Required task:
Tally the lines of the records below that contain the string "built", matching case exactly. How many are there? Give only the number.

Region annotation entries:
┏━━
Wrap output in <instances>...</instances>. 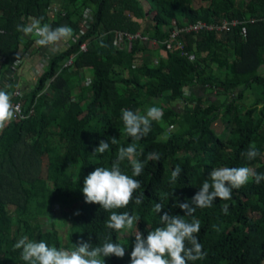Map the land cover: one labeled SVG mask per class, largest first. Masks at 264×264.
Returning a JSON list of instances; mask_svg holds the SVG:
<instances>
[{
	"label": "trees",
	"instance_id": "trees-1",
	"mask_svg": "<svg viewBox=\"0 0 264 264\" xmlns=\"http://www.w3.org/2000/svg\"><path fill=\"white\" fill-rule=\"evenodd\" d=\"M32 18L52 28L67 25L73 38L55 50L39 47L35 37L16 30ZM224 19L238 23L229 31H182L170 40L175 28ZM120 31L146 38L124 35L116 45ZM38 53L44 71L24 107L34 113L0 131V264H25L13 248L24 235L66 249L81 240L103 242L110 213L85 203L82 188L88 174L110 168L118 148L132 143L121 109L163 110L137 142L138 159L157 152L160 160L135 177L144 203L118 211L139 221L130 231L112 233L126 247L125 256L106 257L105 264H130L135 235L146 237L164 212L184 215L173 205L190 202L213 168L247 166L264 173V74L258 71L264 66V0H0V87L13 92V63L31 62ZM216 121L223 123L219 133ZM100 140L110 143L103 156L93 154ZM252 143L260 156L248 161L243 153ZM177 165L182 173L170 184ZM121 168L131 175L127 162ZM156 203L164 207L158 214ZM194 218L207 255L190 264H264V181L234 189L229 201L217 198L212 207L197 208Z\"/></svg>",
	"mask_w": 264,
	"mask_h": 264
},
{
	"label": "clouds",
	"instance_id": "clouds-1",
	"mask_svg": "<svg viewBox=\"0 0 264 264\" xmlns=\"http://www.w3.org/2000/svg\"><path fill=\"white\" fill-rule=\"evenodd\" d=\"M41 20L42 18H32L28 24H18L16 30L24 36L35 37L37 46L51 47L53 50L60 42H66L73 38L71 27L62 25L52 28L49 24H41ZM124 33L133 35L131 40L126 38L129 41H133L138 37L146 38L140 32L136 34ZM41 61L43 62L37 65L39 73L44 71L42 64L46 63L44 58ZM24 63L25 59L19 65L13 63L15 70L12 76L17 84L13 88V92L8 91L7 85L0 87V131L15 119H18L17 114L20 112V106L13 103L22 102L23 108L25 107V101L29 103L27 93L31 88L23 89L19 87L17 81V75H19L21 68L25 66ZM70 63L72 62L69 61L65 65L67 66ZM31 69L34 68L31 67ZM90 83L91 80H88L87 84ZM193 86L191 87L193 88ZM192 88L186 92L191 93ZM17 89L23 93L22 97L15 94ZM41 94L42 92L35 96V103ZM33 113H29L28 117L24 119L29 118ZM162 117L163 110L155 105L148 107L145 114L130 109H121L124 131L131 138L132 143L126 147L121 146L118 148L110 168L96 167L83 181L82 192L85 203L98 204L101 209L110 213L105 226L111 231L106 235L103 242L93 246L90 242L81 240L73 248L66 249L49 245L44 240H30L27 235H24L16 241L13 248L14 250H20V257L25 264H105L106 257L123 258L125 256L126 247L113 240L112 233L132 230L137 225L139 218L129 212H119L118 210L127 208L131 203L136 205L144 203V192L136 195L141 188V182L135 177H139L143 173L148 162L159 161L160 154L150 152L144 160L138 159L137 142L150 133L152 122H158ZM111 144H117V139L112 137ZM109 148V141L100 140L93 154L103 156ZM243 155L246 160L252 161L260 156V151L255 143H252ZM124 162H127L130 166L131 175L122 171L121 165ZM181 173L182 169L177 165L171 171L169 183L175 184ZM262 181H264V173H257L247 166L213 168L190 202L186 200L180 203L177 200L173 205L183 210L184 215H170L168 212H164L160 216L159 226L148 231L146 237L140 232L135 235L134 246L130 254V264H190V262L205 259L207 253L203 250V245L199 241L201 223L194 218L196 209L212 207L217 198L221 201H229L232 198L234 189L238 190L249 182L260 184ZM163 208L162 203H156L153 211L158 214ZM221 211L225 215L229 214V205L225 203ZM186 217L193 218L189 220Z\"/></svg>",
	"mask_w": 264,
	"mask_h": 264
},
{
	"label": "built area",
	"instance_id": "built-area-1",
	"mask_svg": "<svg viewBox=\"0 0 264 264\" xmlns=\"http://www.w3.org/2000/svg\"><path fill=\"white\" fill-rule=\"evenodd\" d=\"M238 23V21L236 19H232V20H227L224 19L222 20V22H220V24H213V23H207L204 21H196L192 24H189L188 26L185 27H181V28H175L174 31L171 32V39L173 40V37H176L179 35V33H181L182 31H190V30H194V31H199L202 29H207V30H218V31H229L231 30L236 24ZM124 35H127V38L129 40H131L133 38V35L131 34H127L124 32H119V36H118V40L117 41H122L124 39ZM120 42H118V45L120 44ZM82 49L86 50L87 49V43H83L82 44ZM73 58V57H72ZM72 58L70 59V62H72ZM22 62L21 59H17L15 61L16 65H19ZM43 66V64H42ZM15 94L19 97L23 96V93L17 89L15 91ZM14 105L18 104L20 106V112L17 114V118H26L28 117V113L24 112V108H23V104L22 102H18V103H13ZM30 113H33V109H31Z\"/></svg>",
	"mask_w": 264,
	"mask_h": 264
},
{
	"label": "rangeland",
	"instance_id": "rangeland-1",
	"mask_svg": "<svg viewBox=\"0 0 264 264\" xmlns=\"http://www.w3.org/2000/svg\"><path fill=\"white\" fill-rule=\"evenodd\" d=\"M47 50H50V47H47ZM41 53H47V51L45 49H43ZM39 58H43V56H41V54H39V53H38L37 56H35L33 58L36 61V65H35V62H33L34 60L31 61V64H28L31 59H28V58L25 59V63H24L25 66L23 68H21V71L19 72V75H17L18 76L17 77V81L19 83L18 84L19 87H21L23 89H25V88H31L32 89V85L35 83L36 77L39 76V74H37L38 73L37 65H38V63L40 64L41 62H43ZM31 67H33L34 70L31 69ZM258 71L261 74H264V66L260 67ZM193 88L198 89L199 87L198 86H194ZM250 93H251V91H250ZM253 97H255V95L251 93L249 95V99L251 100ZM213 127L219 133L223 129V123L220 122V121H216V122L213 123ZM225 135H227V132H226ZM54 224H55V226L59 227V229H61V230L63 229V225L64 224H63V221H62V219L60 217H56L55 218ZM126 231H128V230H126ZM65 235H66V233L64 232L63 236H65ZM63 236H62L61 239H62L63 242H66L67 238L63 237Z\"/></svg>",
	"mask_w": 264,
	"mask_h": 264
},
{
	"label": "crops",
	"instance_id": "crops-1",
	"mask_svg": "<svg viewBox=\"0 0 264 264\" xmlns=\"http://www.w3.org/2000/svg\"><path fill=\"white\" fill-rule=\"evenodd\" d=\"M28 64H31V62H29ZM28 64H27V65H28ZM29 66H30V65H29Z\"/></svg>",
	"mask_w": 264,
	"mask_h": 264
}]
</instances>
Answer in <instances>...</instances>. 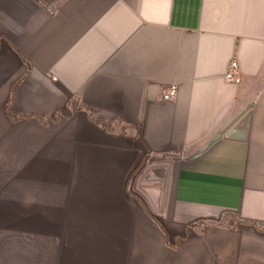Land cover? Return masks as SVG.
Here are the masks:
<instances>
[{"label": "crops", "instance_id": "crops-1", "mask_svg": "<svg viewBox=\"0 0 264 264\" xmlns=\"http://www.w3.org/2000/svg\"><path fill=\"white\" fill-rule=\"evenodd\" d=\"M46 186L68 264H264V0H0V264Z\"/></svg>", "mask_w": 264, "mask_h": 264}, {"label": "rangeland", "instance_id": "rangeland-1", "mask_svg": "<svg viewBox=\"0 0 264 264\" xmlns=\"http://www.w3.org/2000/svg\"><path fill=\"white\" fill-rule=\"evenodd\" d=\"M128 189L127 185L126 190ZM64 190L63 188L56 191L55 188L49 186L41 187L42 201L39 210L41 213V234L35 236L27 233L25 236V260L23 262L19 257L20 264H68V257L73 254V250L71 249L72 237L67 234L66 230V203L62 198L65 196ZM139 203L144 206L140 200ZM10 248L11 264H17L16 257L12 258V254L16 251L12 243H10ZM112 253L111 250L95 251V255L87 257L86 264H114ZM125 253L127 261L125 259L123 264H131L128 259L129 251L127 250Z\"/></svg>", "mask_w": 264, "mask_h": 264}, {"label": "built area", "instance_id": "built-area-1", "mask_svg": "<svg viewBox=\"0 0 264 264\" xmlns=\"http://www.w3.org/2000/svg\"><path fill=\"white\" fill-rule=\"evenodd\" d=\"M224 76L227 81L232 82L233 84L240 83L241 81L240 68L236 59H232L229 62L227 69L224 73ZM52 77L55 78V76ZM176 91H177L176 85L171 84L166 86L161 90V99L164 101L171 100L176 95Z\"/></svg>", "mask_w": 264, "mask_h": 264}]
</instances>
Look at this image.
┗━━
Problem solution:
3